* Task description: Word for word, retype the lines from the one containing "- notepad [724,648,846,698]" to the last line of the data below, both ends included.

[[ Data block open ]]

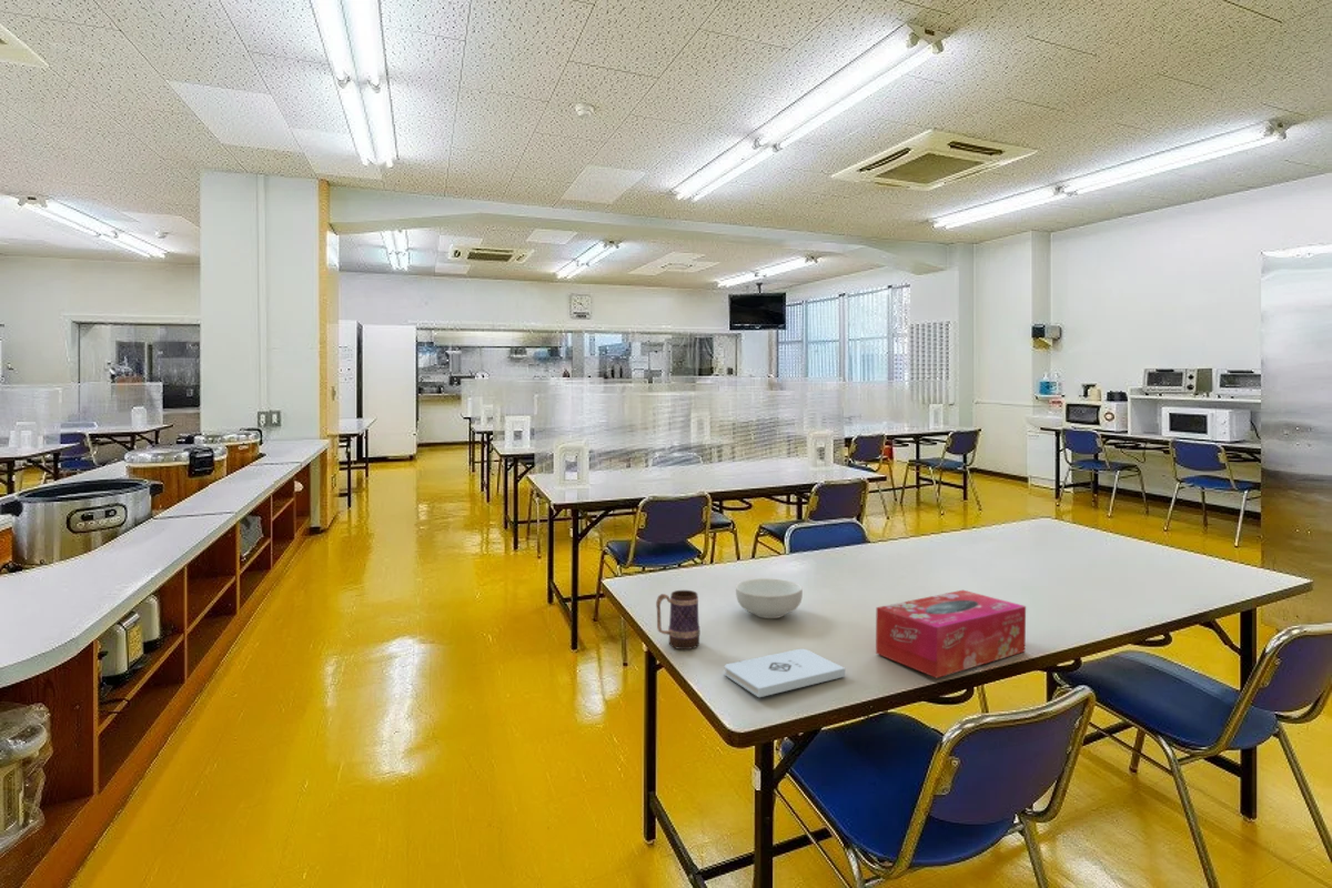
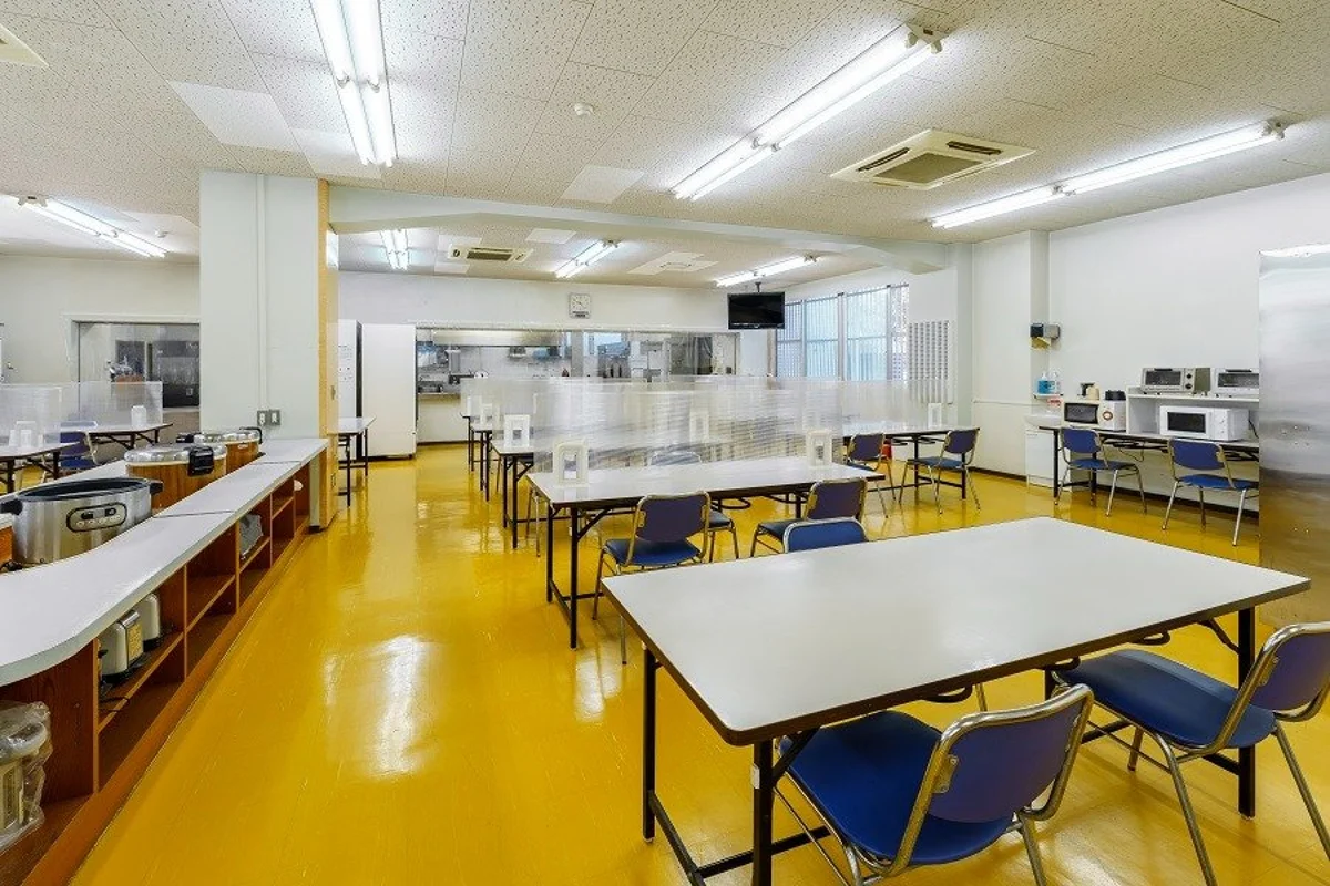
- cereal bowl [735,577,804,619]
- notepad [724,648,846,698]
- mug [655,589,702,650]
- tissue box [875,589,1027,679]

[[ Data block closed ]]

* Problem solution:
- notepad [724,648,846,698]
- mug [655,589,702,650]
- tissue box [875,589,1027,679]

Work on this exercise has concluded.